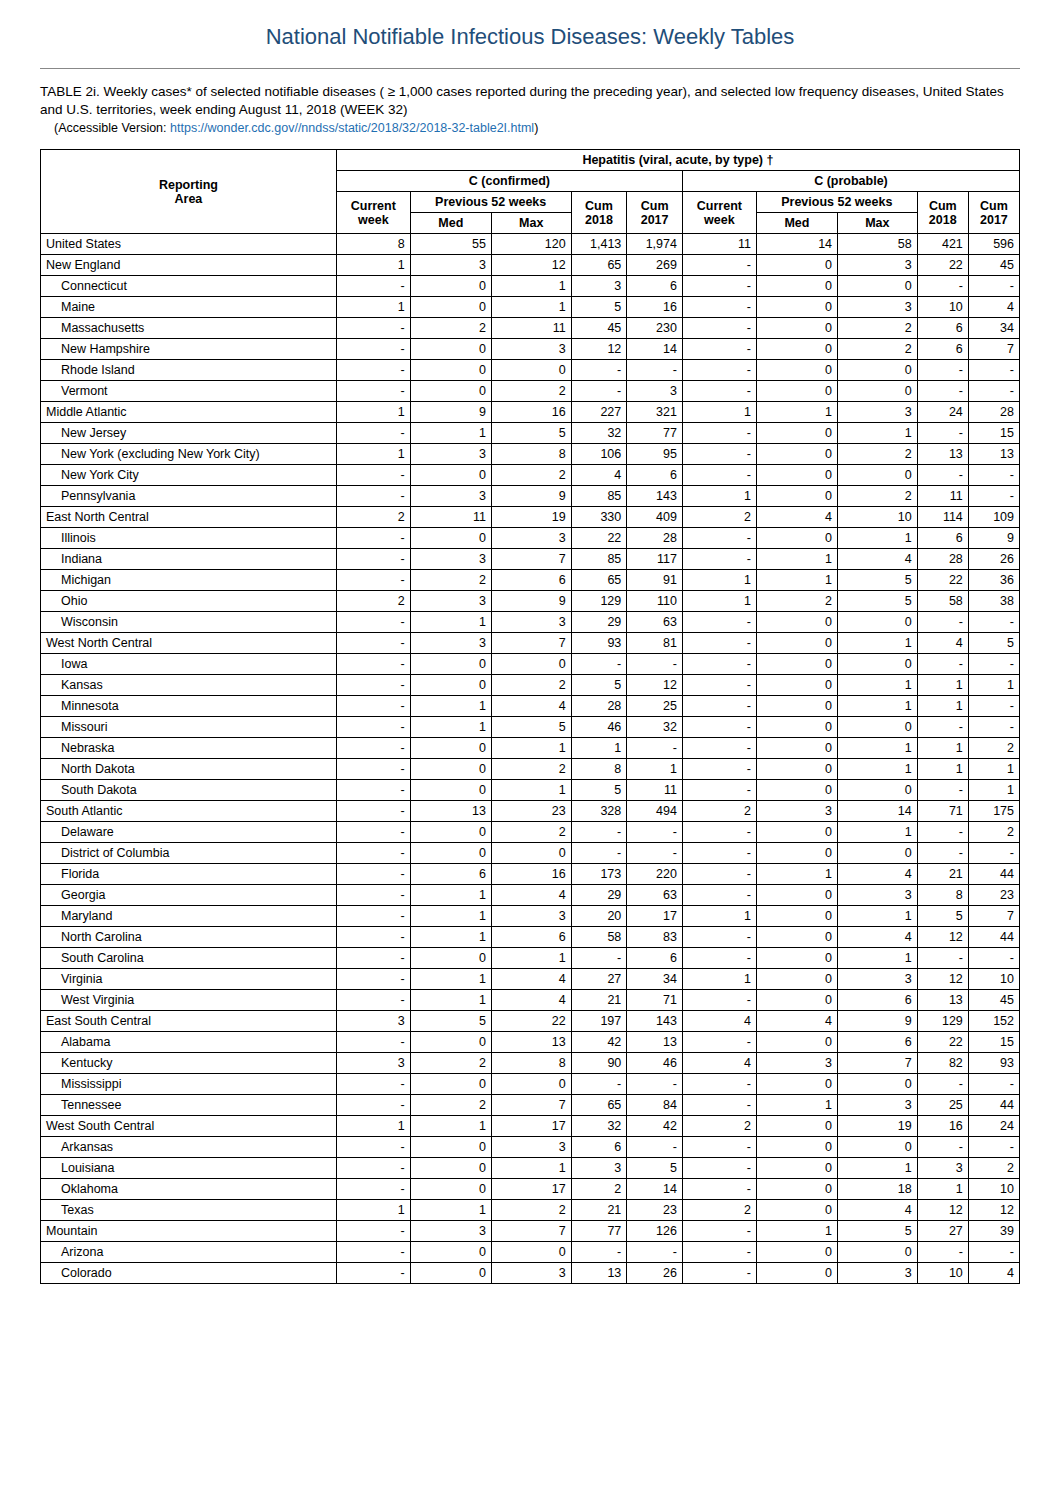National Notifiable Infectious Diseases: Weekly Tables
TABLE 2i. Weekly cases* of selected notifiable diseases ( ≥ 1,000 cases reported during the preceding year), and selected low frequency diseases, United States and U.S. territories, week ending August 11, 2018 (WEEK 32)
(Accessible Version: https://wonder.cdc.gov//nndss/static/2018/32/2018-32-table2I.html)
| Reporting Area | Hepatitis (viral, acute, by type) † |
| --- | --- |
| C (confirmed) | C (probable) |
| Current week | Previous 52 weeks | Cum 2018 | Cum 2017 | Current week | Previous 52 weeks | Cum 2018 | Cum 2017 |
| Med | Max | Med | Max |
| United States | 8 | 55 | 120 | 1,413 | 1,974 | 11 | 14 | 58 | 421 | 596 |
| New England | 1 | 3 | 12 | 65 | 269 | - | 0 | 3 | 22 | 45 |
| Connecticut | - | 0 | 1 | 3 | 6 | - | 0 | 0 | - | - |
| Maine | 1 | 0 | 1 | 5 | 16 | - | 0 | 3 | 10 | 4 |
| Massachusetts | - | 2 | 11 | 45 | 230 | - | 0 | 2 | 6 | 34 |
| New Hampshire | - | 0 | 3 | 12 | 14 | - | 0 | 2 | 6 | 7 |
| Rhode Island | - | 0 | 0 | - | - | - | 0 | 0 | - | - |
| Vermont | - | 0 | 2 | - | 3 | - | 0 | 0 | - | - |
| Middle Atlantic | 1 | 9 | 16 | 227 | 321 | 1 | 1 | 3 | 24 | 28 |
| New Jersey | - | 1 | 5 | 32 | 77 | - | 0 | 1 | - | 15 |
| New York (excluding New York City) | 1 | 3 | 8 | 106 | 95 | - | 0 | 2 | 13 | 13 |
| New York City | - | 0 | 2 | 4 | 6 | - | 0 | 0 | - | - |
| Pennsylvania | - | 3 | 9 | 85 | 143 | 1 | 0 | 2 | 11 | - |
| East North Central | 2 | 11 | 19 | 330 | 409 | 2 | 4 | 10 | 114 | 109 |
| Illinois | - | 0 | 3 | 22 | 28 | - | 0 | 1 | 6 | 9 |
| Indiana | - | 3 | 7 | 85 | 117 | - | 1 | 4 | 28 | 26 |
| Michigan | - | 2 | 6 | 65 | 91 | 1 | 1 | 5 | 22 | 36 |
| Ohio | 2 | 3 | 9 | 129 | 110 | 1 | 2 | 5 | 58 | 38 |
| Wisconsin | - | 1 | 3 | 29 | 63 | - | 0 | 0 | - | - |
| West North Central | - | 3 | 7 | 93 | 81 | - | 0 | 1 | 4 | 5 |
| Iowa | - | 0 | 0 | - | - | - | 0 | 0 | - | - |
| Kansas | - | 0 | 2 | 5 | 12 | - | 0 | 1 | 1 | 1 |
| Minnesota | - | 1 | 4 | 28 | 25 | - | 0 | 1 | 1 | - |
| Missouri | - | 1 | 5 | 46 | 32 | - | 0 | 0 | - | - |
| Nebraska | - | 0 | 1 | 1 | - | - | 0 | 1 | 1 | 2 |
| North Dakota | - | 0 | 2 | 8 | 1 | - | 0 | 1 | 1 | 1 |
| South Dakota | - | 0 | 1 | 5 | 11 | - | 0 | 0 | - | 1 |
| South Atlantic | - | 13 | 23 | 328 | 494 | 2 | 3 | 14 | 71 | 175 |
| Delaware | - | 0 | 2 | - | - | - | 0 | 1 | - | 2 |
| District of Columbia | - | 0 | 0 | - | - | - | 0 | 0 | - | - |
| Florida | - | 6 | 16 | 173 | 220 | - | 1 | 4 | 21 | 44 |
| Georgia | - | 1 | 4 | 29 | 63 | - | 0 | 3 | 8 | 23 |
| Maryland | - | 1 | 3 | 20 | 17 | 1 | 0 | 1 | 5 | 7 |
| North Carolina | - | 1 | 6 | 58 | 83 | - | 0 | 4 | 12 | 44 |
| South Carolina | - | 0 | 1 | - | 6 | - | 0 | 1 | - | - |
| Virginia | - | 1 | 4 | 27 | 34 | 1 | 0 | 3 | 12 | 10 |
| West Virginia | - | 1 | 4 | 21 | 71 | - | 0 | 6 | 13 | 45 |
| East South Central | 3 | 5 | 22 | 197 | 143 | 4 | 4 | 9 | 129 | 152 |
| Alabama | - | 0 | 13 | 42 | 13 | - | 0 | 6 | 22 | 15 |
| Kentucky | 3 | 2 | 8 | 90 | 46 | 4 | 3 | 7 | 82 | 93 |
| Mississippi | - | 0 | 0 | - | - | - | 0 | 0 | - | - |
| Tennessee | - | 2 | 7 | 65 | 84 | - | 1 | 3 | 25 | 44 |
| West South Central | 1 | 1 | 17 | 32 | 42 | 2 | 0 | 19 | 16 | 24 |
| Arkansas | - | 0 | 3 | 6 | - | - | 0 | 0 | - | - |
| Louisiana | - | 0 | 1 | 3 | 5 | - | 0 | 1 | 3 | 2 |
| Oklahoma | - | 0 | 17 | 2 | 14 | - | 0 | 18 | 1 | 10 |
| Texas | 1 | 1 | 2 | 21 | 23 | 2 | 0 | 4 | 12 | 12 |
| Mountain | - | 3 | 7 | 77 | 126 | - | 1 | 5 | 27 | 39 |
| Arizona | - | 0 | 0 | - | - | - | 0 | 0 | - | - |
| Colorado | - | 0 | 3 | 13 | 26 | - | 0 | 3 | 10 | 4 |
* * *
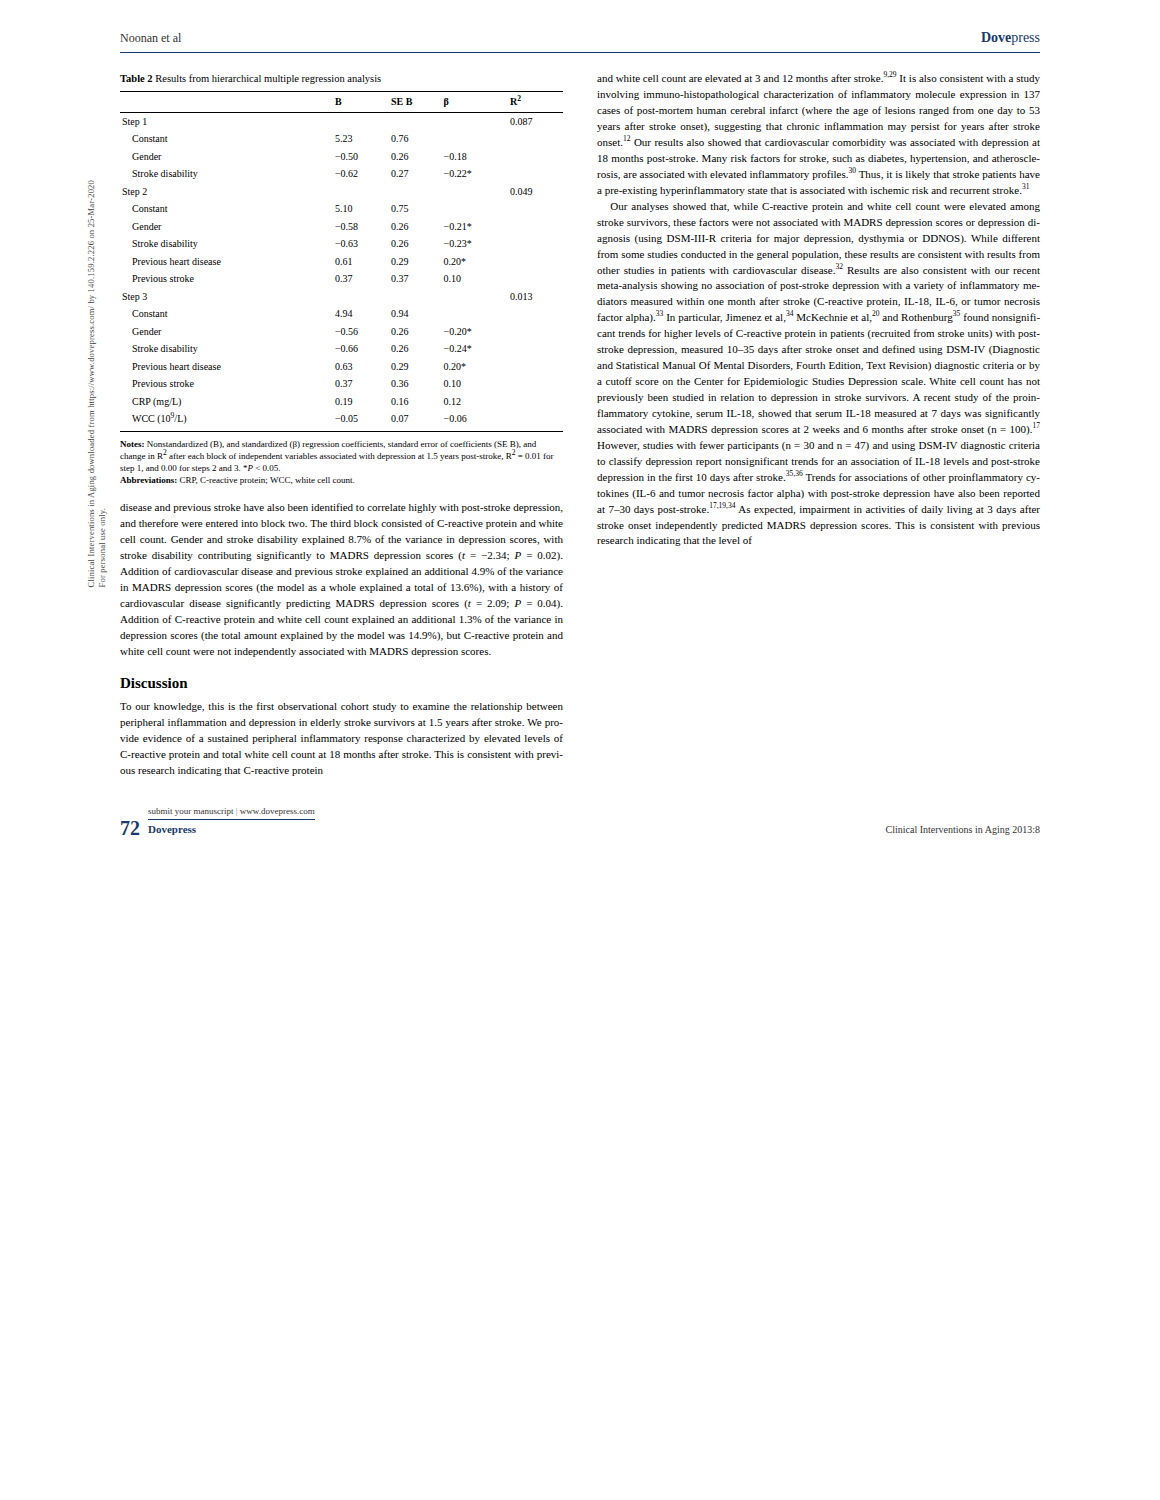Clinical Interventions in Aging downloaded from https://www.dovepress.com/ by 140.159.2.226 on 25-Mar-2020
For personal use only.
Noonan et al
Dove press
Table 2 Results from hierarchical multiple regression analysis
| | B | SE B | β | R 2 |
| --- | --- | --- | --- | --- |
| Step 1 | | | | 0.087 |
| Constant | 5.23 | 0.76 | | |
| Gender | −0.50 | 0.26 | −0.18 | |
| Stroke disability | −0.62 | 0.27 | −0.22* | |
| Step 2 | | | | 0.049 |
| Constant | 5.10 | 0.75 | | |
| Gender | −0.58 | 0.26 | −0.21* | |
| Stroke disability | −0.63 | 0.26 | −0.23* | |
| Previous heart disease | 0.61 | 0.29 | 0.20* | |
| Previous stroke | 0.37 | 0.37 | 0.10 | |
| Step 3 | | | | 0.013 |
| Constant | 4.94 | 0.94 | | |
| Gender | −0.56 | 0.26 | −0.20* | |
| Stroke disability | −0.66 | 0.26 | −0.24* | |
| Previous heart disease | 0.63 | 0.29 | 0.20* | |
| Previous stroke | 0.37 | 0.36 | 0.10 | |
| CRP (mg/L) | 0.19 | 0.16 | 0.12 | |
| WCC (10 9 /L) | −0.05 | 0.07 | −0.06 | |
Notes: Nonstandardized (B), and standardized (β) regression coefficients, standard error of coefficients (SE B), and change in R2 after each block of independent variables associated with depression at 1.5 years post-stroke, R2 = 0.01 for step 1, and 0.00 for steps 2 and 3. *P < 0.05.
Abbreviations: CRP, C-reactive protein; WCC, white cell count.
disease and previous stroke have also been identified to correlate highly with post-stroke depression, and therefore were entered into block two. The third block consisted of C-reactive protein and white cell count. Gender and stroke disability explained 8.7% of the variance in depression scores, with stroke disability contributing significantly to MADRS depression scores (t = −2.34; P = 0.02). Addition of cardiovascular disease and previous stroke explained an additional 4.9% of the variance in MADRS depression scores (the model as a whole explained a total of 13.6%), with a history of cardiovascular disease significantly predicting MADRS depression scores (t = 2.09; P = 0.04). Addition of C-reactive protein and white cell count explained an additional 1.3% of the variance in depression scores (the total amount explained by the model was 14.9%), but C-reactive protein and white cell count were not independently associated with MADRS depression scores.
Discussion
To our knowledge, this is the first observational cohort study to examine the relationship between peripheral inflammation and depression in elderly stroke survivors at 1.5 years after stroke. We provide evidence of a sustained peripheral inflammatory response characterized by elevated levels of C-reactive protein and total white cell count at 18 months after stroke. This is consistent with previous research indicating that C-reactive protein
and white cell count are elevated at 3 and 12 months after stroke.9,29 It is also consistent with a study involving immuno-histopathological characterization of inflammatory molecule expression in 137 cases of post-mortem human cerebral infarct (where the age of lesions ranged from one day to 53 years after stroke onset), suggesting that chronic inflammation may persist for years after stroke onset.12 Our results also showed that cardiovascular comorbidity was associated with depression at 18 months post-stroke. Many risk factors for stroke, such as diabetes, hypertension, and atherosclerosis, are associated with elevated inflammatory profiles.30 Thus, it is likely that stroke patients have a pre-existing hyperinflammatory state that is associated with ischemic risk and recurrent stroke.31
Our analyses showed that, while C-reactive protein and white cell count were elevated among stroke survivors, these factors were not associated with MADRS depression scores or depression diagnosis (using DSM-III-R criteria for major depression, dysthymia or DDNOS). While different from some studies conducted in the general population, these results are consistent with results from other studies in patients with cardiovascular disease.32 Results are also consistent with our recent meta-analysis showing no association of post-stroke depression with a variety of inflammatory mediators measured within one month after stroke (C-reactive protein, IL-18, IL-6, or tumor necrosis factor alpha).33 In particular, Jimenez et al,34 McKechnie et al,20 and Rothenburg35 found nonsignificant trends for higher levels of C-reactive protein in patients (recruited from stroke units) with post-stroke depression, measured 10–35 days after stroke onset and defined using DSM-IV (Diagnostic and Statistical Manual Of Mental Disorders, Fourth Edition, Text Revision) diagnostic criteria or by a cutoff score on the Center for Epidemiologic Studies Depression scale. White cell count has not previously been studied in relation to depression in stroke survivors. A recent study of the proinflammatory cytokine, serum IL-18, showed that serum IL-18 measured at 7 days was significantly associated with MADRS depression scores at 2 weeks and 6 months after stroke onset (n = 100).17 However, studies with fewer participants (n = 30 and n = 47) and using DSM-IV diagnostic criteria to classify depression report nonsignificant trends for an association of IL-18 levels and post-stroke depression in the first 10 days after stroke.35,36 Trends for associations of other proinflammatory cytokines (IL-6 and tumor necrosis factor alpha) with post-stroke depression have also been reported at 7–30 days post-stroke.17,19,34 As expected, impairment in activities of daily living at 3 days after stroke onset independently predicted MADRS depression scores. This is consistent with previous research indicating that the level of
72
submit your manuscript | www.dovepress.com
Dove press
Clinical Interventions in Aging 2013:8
* * *
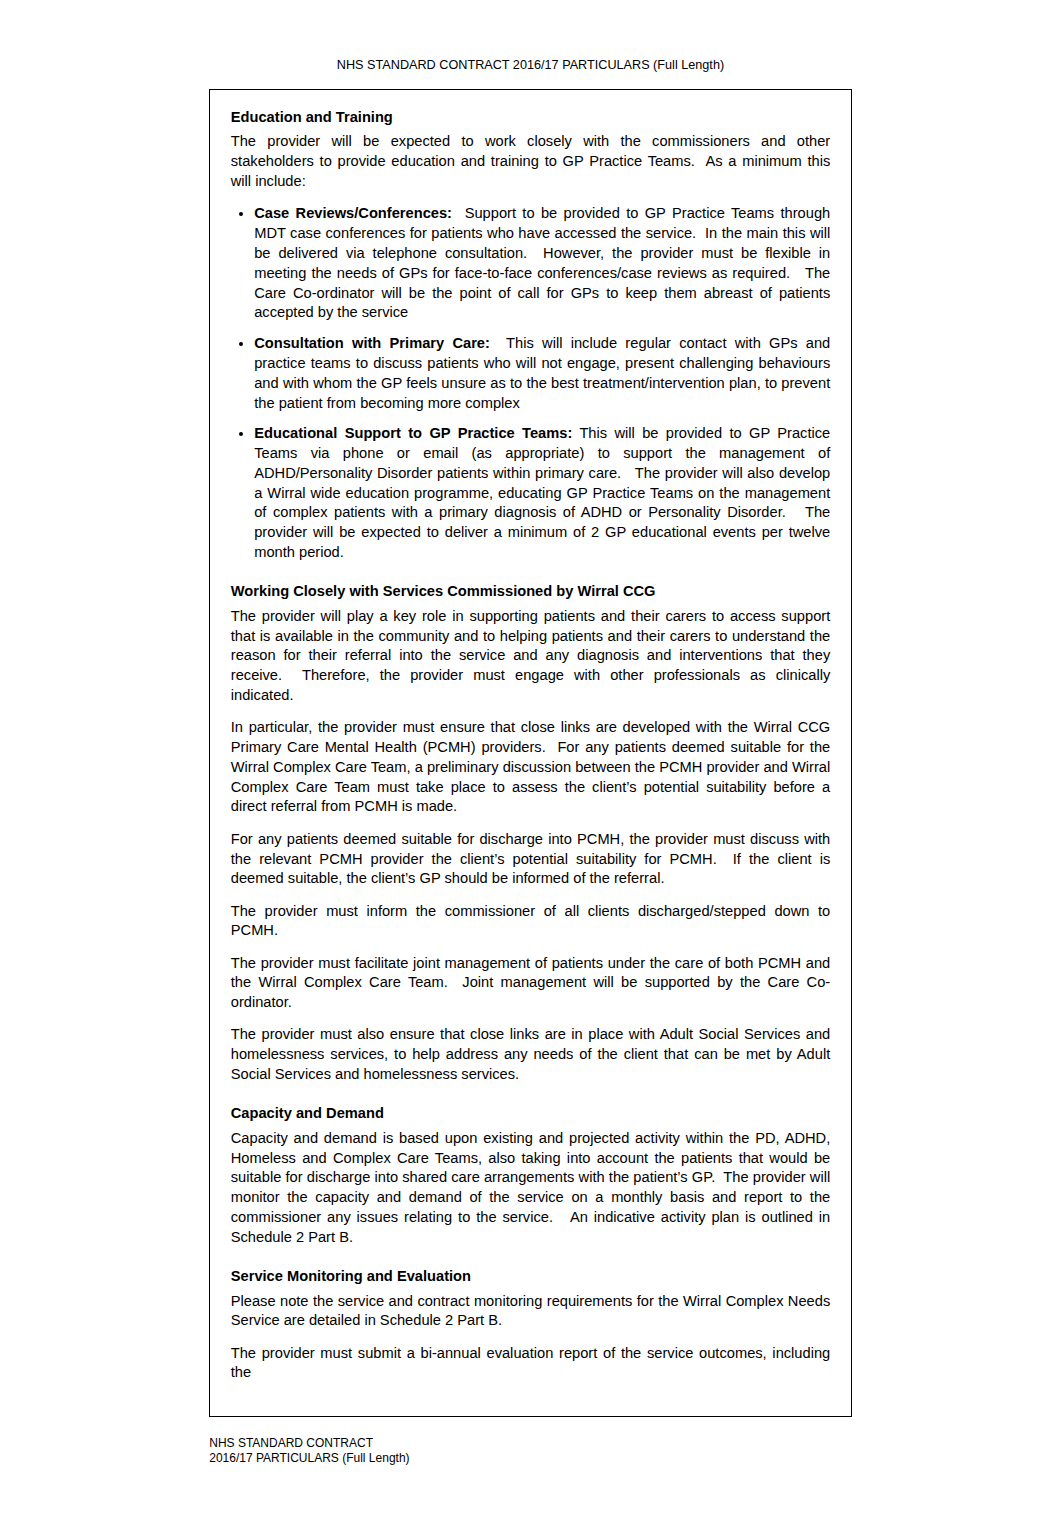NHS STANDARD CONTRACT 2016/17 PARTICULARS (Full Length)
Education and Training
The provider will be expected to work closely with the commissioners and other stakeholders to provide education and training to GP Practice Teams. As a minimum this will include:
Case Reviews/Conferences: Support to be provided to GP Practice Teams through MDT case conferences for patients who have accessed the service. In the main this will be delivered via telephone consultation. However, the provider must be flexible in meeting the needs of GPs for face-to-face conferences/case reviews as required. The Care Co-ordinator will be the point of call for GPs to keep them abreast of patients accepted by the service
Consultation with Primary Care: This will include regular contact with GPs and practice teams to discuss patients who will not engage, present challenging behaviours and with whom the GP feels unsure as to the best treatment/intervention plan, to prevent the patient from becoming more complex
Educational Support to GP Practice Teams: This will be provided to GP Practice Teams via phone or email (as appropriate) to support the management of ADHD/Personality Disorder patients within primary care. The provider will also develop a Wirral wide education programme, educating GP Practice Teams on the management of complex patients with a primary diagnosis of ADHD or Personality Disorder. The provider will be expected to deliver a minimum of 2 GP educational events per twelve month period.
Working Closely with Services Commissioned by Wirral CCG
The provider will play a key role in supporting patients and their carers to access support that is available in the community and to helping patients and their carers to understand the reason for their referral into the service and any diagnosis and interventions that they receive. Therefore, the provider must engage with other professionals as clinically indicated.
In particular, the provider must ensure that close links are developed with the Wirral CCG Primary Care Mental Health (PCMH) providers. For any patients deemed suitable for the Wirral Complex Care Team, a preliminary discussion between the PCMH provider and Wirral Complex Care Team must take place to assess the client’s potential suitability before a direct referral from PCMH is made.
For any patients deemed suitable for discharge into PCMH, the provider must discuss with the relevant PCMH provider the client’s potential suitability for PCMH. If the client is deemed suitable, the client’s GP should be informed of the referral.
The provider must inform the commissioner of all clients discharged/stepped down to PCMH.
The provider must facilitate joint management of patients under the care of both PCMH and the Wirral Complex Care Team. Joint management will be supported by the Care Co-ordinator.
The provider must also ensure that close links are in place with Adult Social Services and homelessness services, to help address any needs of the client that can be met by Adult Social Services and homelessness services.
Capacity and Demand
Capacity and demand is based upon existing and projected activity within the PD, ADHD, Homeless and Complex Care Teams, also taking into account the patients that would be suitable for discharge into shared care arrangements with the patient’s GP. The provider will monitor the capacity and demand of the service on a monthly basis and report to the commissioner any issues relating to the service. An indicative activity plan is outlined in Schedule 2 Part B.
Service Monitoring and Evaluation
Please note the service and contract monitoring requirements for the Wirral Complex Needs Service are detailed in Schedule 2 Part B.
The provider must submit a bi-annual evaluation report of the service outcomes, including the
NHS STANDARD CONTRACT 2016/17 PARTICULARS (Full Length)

## WHAT YOU ARE ASKED TO DO:
Look through the data above. Each line containing the word "ensure" needs to be copied.

## ANSWER:
In particular, the provider must ensure that close links are developed with the Wirral CCG Primary Care Mental Health (PCMH) providers. For any patients deemed suitable for the Wirral Complex Care Team, a preliminary discussion between the PCMH provider and Wirral Complex Care Team must take place to assess the client’s potential suitability before a direct referral from PCMH is made.
The provider must also ensure that close links are in place with Adult Social Services and homelessness services, to help address any needs of the client that can be met by Adult Social Services and homelessness services.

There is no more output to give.